The prophecy explained

Jehovah is about to bring foreign armies as the instruments of His judgment; the vision of the worst of human calamities--the invasion of a rich, civilised, luxurious nation by overwhelming hordes of barbarians--rises before the prophet: he speaks of them as present, and his words have a terrible force to him who reads them now, while he thinks of their fearful import then.

Jehovah has set up a standard to which He is gathering the nations under the Assyrian rule, and the prophet sees them steadily though swiftly coming on in war-like array--bowmen, horses and chariots: they rush to battle with the roar of lions, they seize and hold down their prisoners and their booty with the growl which marks the lion’s refusal to give up his prey; they come on like the sea in its rage; and when the helpless in, habitant of Judah turns from this rising tide to the land--his own land--he sees only the darkness of woe; and when he turns again from the earth to look upward he sees only the thick clouds gathering over the heavens above him. (Sir E. Strachey, Bart.)



Prophecy perpetually fulfilled

This is such a picture of “the life of things” that it is equally the description of the same judgment of God in whatever age or to whatever nation occurring.
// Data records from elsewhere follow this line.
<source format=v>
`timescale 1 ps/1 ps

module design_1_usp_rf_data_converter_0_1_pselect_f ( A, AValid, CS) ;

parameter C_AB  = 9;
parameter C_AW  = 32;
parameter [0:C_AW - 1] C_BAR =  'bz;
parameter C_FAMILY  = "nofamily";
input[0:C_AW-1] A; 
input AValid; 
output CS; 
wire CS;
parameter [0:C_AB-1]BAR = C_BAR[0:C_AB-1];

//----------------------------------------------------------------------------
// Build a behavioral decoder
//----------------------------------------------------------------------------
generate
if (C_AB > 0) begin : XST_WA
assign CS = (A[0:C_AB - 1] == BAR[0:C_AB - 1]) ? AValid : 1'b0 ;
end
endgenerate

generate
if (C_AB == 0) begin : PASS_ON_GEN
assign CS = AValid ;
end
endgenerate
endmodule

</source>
In successive ages it told the Jew of the Assyrian, the Babylonian, the Greek and the Roman; to the subject of the Roman Empire it spoke no less clearly of the Goth and the Vandal; the British monk must have recalled it in the days when Gildas learnt its truth from the Dane and the Norman and the Spaniard from the Mohammedan; the Byzantine from Timour “the incarnate wrath of God”; the continental nations from the revolutionary armies and Napoleon; and, in our own day, the people of France from the Germans. (Sir E. Strachey, Bart.)
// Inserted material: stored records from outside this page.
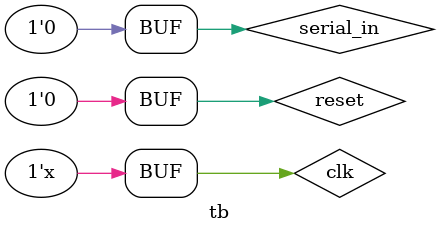
<source format=v>
module sipo(input clk,reset,serial_in,output reg [3:0] out);
	always @(posedge clk or posedge reset) begin
		if(reset)
			out <= 4'b0000;
		else
			out <= {serial_in,out[3:1]};
	end
endmodule

module tb();
	reg clk = 1'b0;
	reg reset;
	reg serial_in;
	wire [3:0] out;
	always #1 clk = ~clk;
	sipo sipo1(clk,reset,serial_in,out);
	initial begin
		reset = 1'b1;
		#10;
		reset = 1'b0;
		#10;
		serial_in = 1'b1;
		#10;
		serial_in = 1'b0;
	end
endmodule
		
		
		

</source>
God’s anger and its manifestation



I. IN GOD’S INFINITE NATURE THERE IS THE QUALITY OF ANGER. It is not a stormy passion, like wrath in sinful man, but the settled, intense, burning antagonism to moral evil which must necessarily exist in one who is infinitely perfect. The man who most nearly resembles God will be “angry and sin not?”



II.
GOD’S ANGER MAY BE KINDLED BY THE SPIRIT AND CONDUCT OF HIS PEOPLE. “Therefore is the anger of the Lord kindled against His people.” Guilt is in proportion to the light and privilege abused.



III.
GOD’S ANGER MAY MANIFEST ITSELF IN ACTUAL AND FEARFUL PUNISHMENT. It is an active antagonism to moral evil. “He hath stretched forth His hand against them,” etc. The hand of God is the symbol of His mighty power. “It is a fearful thing to fall,” etc. (H. M. Booth.)



Hills trembling

(Isa_5:25):--The words seem to allude to the tremor occasioned by the stroke of the workman’s hammer upon some hard body. (R. Macculloch.)



Horses’ hoofs as flint

(Isa_5:28):--Therefore he will not shrink from riding them on the rocky soil of Palestine, which was extremely unfavourable to the use of horses (Amo_6:12). Similar allusions are frequent in ancient literature, the shoeing of horses being unknown in antiquity. (Prof. J. Skinner, D. D.)



A darkened heaven

(Isa_5:30):--It is our wisdom, by keeping a good conscience, to keep all clear between us and heaven, that we may have light from above, when clouds and darkness are round about us. (M. Henry.)